» **Work to be completed**: Pick every line out of the entries below that holds the string "beverage", and report them.

(Bounding box coordinate data)
□ □ □ □

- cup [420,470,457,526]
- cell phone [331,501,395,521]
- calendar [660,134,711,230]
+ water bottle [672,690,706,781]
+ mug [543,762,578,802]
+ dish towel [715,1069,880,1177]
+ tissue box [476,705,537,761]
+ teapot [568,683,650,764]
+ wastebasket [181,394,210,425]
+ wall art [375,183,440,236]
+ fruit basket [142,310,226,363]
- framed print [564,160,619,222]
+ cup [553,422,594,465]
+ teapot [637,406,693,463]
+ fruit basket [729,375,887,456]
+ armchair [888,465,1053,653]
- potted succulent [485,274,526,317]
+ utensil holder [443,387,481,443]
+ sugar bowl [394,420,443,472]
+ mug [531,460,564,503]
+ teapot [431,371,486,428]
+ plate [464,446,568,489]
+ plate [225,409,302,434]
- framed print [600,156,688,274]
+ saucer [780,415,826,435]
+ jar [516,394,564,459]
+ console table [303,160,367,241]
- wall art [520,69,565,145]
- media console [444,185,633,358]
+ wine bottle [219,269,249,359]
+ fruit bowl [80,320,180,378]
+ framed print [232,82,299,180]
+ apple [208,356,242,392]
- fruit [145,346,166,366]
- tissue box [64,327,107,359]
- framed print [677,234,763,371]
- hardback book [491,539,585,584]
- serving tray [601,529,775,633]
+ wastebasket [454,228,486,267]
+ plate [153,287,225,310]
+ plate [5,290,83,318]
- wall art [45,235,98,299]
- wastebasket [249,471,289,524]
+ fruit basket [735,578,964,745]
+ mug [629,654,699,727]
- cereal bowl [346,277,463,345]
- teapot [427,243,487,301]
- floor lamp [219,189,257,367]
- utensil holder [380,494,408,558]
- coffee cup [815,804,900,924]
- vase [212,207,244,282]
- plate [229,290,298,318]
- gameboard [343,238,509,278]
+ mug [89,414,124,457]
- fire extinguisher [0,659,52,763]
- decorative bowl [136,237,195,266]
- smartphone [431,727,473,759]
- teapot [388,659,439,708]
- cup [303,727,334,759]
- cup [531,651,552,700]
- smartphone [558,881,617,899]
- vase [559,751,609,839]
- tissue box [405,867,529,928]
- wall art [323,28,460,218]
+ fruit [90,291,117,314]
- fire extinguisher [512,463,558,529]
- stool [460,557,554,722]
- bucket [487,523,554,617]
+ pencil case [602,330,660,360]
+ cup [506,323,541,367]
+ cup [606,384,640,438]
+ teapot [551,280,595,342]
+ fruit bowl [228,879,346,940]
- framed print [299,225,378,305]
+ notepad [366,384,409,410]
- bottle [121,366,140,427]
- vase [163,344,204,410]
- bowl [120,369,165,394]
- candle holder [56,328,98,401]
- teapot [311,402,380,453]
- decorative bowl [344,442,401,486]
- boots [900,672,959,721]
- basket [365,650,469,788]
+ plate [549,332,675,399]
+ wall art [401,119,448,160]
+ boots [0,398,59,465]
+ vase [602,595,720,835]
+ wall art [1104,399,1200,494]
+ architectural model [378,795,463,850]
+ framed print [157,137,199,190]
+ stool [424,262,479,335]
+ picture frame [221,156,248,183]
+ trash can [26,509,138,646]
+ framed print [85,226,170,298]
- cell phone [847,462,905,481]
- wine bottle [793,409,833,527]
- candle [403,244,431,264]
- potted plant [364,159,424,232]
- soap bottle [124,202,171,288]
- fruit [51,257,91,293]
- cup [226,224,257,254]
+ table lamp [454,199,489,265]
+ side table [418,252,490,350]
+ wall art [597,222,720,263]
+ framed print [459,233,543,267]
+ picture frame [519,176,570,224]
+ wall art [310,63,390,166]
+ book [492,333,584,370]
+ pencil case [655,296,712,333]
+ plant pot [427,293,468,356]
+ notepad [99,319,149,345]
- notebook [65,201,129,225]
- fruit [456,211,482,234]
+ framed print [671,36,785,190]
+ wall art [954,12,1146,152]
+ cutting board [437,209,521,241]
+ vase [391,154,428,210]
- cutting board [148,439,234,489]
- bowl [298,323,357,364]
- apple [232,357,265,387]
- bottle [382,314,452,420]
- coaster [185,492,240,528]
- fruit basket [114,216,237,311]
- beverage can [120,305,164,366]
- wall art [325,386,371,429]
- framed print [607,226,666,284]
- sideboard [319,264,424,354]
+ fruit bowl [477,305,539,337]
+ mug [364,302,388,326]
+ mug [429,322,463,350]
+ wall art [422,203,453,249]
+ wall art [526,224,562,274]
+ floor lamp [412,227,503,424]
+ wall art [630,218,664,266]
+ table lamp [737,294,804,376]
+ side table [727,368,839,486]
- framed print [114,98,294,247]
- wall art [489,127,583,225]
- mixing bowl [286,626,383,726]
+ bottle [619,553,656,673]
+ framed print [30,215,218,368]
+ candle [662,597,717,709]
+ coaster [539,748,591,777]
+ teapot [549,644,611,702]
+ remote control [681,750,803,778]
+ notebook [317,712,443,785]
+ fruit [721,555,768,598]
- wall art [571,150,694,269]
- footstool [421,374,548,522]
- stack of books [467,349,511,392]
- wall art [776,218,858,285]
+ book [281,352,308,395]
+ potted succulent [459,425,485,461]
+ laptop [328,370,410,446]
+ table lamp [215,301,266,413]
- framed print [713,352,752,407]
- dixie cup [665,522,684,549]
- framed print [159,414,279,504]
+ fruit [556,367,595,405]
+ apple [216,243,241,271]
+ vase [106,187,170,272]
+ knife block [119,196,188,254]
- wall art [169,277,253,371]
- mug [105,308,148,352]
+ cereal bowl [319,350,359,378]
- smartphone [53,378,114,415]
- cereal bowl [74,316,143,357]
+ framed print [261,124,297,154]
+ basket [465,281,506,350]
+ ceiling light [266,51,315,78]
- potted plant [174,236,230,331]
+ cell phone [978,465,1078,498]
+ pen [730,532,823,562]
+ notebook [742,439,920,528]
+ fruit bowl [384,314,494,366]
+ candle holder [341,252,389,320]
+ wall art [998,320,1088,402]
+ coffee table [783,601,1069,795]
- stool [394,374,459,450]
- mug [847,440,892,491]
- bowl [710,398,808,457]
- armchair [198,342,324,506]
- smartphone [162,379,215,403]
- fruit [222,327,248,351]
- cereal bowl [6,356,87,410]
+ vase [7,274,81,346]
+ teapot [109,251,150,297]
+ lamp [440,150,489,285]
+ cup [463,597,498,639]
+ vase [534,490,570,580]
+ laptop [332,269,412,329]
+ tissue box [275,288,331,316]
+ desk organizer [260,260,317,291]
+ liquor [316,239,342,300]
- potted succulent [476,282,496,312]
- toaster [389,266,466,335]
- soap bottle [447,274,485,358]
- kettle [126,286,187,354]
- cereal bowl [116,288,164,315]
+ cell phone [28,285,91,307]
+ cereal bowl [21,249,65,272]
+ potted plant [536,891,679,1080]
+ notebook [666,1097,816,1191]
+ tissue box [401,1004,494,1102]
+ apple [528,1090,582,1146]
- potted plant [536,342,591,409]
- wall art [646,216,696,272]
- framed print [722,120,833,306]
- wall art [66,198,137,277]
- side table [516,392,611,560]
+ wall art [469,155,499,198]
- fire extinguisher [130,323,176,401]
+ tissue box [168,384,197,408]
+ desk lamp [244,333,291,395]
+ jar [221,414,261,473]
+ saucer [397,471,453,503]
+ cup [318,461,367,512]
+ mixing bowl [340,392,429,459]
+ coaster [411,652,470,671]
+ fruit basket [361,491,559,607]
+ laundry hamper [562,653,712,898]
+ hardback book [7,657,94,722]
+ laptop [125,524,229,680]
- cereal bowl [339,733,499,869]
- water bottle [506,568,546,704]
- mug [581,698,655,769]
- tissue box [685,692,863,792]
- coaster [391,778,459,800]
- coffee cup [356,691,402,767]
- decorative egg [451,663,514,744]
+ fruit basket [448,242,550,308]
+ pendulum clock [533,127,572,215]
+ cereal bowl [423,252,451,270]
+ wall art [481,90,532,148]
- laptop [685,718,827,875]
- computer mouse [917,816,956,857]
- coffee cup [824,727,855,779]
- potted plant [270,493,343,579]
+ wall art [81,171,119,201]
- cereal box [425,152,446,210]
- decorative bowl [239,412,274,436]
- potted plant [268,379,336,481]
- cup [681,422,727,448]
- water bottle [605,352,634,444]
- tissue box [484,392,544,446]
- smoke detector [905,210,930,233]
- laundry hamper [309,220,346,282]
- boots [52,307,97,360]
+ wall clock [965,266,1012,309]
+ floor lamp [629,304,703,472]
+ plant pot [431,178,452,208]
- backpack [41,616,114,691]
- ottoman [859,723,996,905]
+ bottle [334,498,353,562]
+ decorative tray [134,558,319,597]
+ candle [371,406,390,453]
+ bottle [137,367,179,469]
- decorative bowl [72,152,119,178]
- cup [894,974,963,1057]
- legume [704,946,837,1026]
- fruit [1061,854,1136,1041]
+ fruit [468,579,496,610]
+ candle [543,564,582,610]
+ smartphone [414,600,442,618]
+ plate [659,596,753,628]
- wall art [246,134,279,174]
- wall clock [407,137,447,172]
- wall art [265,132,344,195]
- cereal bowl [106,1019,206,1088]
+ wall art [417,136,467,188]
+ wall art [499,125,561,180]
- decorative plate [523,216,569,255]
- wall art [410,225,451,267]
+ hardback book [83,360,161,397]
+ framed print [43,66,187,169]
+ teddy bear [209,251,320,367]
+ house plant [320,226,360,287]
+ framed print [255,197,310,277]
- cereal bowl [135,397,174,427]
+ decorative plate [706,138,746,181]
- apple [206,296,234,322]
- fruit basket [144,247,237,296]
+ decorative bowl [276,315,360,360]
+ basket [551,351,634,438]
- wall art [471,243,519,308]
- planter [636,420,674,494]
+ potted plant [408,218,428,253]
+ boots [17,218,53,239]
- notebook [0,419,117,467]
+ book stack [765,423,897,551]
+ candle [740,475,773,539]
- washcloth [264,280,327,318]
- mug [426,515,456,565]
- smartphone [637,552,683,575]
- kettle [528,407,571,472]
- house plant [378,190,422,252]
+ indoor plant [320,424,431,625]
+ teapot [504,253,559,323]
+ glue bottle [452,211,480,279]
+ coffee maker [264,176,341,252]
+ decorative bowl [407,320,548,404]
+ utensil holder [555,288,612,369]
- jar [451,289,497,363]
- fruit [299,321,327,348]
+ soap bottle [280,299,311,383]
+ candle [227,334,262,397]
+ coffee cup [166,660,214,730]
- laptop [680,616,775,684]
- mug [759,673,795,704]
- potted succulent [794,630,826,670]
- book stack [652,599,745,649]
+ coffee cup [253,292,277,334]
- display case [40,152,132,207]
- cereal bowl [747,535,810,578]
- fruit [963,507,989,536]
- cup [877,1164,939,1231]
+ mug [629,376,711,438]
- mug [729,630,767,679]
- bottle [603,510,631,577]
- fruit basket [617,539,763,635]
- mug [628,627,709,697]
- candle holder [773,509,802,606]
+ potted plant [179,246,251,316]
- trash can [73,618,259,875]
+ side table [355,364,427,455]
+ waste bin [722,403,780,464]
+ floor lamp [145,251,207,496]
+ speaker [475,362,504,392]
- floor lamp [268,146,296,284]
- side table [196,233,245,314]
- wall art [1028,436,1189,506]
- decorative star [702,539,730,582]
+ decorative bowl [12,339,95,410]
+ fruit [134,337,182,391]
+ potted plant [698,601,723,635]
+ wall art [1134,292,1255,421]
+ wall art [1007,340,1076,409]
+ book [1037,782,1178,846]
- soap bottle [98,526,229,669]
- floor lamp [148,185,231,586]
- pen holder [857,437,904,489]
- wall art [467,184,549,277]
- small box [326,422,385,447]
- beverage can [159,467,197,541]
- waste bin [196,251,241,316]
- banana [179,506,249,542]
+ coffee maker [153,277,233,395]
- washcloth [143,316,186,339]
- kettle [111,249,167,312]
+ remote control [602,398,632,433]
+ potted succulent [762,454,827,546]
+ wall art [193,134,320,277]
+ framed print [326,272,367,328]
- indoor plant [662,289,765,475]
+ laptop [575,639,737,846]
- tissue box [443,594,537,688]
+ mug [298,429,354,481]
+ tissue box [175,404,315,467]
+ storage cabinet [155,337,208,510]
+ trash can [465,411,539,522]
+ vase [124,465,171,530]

□ □ □ □

» **Result of this exercise**:
- beverage can [120,305,164,366]
- beverage can [159,467,197,541]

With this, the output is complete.